_Work instruction_:
Look below for the line that contains "is a histology", then copy it and each following line exactly, through and including the line that contains "immunohistochemistry (IHC) micrograph".

Dataset entries:
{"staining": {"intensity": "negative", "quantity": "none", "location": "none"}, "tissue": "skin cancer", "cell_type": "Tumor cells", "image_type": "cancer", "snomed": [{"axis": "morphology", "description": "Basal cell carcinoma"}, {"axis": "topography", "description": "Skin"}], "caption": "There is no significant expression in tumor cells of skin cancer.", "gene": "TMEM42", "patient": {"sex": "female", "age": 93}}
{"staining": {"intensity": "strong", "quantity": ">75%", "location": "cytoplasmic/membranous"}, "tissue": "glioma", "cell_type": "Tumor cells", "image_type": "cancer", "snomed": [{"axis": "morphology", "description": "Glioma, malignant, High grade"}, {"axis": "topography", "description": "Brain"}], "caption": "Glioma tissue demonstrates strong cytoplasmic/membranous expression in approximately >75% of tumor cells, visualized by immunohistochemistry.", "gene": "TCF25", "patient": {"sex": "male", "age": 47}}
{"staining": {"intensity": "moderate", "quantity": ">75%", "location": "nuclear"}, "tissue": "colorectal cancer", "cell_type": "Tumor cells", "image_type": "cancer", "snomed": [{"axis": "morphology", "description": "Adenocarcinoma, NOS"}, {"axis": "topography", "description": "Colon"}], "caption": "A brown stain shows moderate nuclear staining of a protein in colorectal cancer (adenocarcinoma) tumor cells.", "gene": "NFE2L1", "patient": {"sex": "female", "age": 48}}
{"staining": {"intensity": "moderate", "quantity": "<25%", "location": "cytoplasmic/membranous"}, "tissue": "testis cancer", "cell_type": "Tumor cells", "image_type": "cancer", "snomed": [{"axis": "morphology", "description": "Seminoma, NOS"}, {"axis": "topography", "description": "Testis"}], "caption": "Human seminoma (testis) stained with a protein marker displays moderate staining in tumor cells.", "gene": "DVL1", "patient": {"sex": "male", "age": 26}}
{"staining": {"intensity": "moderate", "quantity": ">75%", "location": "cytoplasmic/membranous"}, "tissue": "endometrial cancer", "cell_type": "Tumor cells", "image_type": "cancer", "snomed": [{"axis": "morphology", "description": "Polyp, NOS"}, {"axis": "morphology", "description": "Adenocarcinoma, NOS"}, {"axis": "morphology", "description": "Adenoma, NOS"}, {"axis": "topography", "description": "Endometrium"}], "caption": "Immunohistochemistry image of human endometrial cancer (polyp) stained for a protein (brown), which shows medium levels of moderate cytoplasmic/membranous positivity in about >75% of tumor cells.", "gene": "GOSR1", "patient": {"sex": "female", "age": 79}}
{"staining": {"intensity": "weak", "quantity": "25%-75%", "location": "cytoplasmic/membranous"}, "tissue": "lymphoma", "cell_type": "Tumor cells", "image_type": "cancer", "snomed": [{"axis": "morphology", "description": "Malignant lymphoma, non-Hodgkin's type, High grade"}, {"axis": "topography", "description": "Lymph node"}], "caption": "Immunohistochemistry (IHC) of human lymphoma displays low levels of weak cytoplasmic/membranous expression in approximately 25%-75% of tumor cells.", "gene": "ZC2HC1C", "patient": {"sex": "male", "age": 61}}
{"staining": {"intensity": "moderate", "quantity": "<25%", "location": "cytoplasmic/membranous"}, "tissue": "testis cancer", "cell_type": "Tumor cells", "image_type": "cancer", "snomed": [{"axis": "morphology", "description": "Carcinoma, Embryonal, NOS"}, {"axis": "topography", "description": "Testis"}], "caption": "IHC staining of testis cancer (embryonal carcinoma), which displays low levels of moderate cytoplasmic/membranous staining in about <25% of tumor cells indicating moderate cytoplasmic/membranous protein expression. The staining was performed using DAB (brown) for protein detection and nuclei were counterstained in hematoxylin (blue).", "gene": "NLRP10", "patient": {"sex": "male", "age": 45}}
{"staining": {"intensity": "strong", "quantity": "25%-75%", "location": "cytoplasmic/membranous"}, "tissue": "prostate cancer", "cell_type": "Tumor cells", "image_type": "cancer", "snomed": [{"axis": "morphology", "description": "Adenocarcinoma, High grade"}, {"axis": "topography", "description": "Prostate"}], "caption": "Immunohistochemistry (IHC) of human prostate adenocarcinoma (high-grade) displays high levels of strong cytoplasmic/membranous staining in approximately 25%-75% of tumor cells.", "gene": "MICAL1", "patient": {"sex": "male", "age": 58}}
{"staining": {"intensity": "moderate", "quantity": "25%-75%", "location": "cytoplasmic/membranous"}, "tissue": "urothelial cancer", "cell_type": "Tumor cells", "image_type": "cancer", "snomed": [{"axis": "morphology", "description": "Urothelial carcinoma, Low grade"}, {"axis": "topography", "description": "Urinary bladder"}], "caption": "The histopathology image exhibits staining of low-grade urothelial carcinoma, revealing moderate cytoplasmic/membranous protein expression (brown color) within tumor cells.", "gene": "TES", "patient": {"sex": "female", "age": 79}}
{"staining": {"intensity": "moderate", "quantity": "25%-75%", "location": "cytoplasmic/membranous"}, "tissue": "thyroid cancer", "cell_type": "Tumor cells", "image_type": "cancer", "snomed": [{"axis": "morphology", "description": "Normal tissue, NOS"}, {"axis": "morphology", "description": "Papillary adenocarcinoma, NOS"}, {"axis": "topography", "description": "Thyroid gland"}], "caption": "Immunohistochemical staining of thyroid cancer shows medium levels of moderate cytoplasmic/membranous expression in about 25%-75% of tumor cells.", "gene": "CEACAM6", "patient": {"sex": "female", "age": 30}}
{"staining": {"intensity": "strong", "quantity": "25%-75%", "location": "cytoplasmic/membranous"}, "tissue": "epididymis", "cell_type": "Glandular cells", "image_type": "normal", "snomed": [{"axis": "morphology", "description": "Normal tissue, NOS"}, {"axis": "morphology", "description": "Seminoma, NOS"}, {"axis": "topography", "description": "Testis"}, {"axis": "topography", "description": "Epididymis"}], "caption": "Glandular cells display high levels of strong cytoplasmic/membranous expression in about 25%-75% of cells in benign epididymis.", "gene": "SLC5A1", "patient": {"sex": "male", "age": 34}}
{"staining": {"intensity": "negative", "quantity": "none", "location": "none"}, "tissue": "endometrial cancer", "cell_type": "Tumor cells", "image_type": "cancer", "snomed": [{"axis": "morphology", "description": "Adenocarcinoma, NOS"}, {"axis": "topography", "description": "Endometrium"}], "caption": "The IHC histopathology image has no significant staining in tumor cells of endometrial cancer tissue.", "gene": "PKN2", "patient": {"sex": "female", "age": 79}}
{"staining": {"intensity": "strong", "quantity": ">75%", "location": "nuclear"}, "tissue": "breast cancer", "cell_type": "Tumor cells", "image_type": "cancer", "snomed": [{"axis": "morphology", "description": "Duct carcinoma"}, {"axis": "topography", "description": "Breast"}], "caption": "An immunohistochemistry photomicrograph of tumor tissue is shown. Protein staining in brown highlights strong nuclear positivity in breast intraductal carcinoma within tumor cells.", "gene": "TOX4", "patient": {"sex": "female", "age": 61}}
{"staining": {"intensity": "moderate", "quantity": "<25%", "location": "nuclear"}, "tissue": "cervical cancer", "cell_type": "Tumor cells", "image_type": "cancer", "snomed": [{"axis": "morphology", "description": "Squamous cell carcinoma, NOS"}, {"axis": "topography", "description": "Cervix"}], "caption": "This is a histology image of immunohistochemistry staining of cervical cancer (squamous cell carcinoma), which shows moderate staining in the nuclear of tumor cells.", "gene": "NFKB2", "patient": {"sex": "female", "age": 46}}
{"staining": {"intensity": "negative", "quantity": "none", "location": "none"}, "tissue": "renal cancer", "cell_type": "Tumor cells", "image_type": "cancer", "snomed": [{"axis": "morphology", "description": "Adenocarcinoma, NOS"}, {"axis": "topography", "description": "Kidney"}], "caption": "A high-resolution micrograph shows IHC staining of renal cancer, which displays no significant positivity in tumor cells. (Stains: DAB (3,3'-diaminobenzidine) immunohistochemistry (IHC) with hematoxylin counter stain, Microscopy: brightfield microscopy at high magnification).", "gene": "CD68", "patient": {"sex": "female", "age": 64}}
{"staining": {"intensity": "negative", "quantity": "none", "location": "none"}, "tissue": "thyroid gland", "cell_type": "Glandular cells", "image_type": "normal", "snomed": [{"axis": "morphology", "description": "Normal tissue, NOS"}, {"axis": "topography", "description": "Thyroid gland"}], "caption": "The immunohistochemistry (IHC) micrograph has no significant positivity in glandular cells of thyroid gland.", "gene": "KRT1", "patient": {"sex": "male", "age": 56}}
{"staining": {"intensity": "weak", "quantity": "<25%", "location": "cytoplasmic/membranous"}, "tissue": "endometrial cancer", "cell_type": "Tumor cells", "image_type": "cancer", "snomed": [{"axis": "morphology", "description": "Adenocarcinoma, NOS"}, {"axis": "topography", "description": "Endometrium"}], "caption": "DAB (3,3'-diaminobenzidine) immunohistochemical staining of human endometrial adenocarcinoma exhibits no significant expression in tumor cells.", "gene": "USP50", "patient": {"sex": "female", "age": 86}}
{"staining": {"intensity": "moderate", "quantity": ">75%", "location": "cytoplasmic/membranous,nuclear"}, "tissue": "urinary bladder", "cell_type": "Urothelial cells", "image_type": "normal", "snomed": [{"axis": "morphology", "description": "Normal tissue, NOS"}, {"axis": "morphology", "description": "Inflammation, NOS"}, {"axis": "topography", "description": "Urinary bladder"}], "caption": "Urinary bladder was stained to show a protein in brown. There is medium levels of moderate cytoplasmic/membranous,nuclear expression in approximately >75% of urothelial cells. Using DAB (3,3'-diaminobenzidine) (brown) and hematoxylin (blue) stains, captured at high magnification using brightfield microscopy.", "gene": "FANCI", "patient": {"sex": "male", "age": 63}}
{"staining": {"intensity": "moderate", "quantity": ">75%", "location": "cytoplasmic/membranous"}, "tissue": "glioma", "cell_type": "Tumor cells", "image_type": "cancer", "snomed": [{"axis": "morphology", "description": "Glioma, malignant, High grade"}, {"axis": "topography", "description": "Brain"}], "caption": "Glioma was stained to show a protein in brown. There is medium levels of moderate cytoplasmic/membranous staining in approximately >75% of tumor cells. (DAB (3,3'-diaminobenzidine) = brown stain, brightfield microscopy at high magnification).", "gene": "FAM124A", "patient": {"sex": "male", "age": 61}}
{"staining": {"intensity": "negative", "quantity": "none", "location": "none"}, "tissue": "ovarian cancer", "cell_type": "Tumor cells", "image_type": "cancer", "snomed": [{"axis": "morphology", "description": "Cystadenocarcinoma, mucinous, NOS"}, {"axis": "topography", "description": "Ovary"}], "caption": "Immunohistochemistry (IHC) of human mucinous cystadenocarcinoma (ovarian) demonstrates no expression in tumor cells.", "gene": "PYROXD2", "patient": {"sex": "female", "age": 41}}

_Solution to this exercise_:
{"staining": {"intensity": "moderate", "quantity": "<25%", "location": "nuclear"}, "tissue": "cervical cancer", "cell_type": "Tumor cells", "image_type": "cancer", "snomed": [{"axis": "morphology", "description": "Squamous cell carcinoma, NOS"}, {"axis": "topography", "description": "Cervix"}], "caption": "This is a histology image of immunohistochemistry staining of cervical cancer (squamous cell carcinoma), which shows moderate staining in the nuclear of tumor cells.", "gene": "NFKB2", "patient": {"sex": "female", "age": 46}}
{"staining": {"intensity": "negative", "quantity": "none", "location": "none"}, "tissue": "renal cancer", "cell_type": "Tumor cells", "image_type": "cancer", "snomed": [{"axis": "morphology", "description": "Adenocarcinoma, NOS"}, {"axis": "topography", "description": "Kidney"}], "caption": "A high-resolution micrograph shows IHC staining of renal cancer, which displays no significant positivity in tumor cells. (Stains: DAB (3,3'-diaminobenzidine) immunohistochemistry (IHC) with hematoxylin counter stain, Microscopy: brightfield microscopy at high magnification).", "gene": "CD68", "patient": {"sex": "female", "age": 64}}
{"staining": {"intensity": "negative", "quantity": "none", "location": "none"}, "tissue": "thyroid gland", "cell_type": "Glandular cells", "image_type": "normal", "snomed": [{"axis": "morphology", "description": "Normal tissue, NOS"}, {"axis": "topography", "description": "Thyroid gland"}], "caption": "The immunohistochemistry (IHC) micrograph has no significant positivity in glandular cells of thyroid gland.", "gene": "KRT1", "patient": {"sex": "male", "age": 56}}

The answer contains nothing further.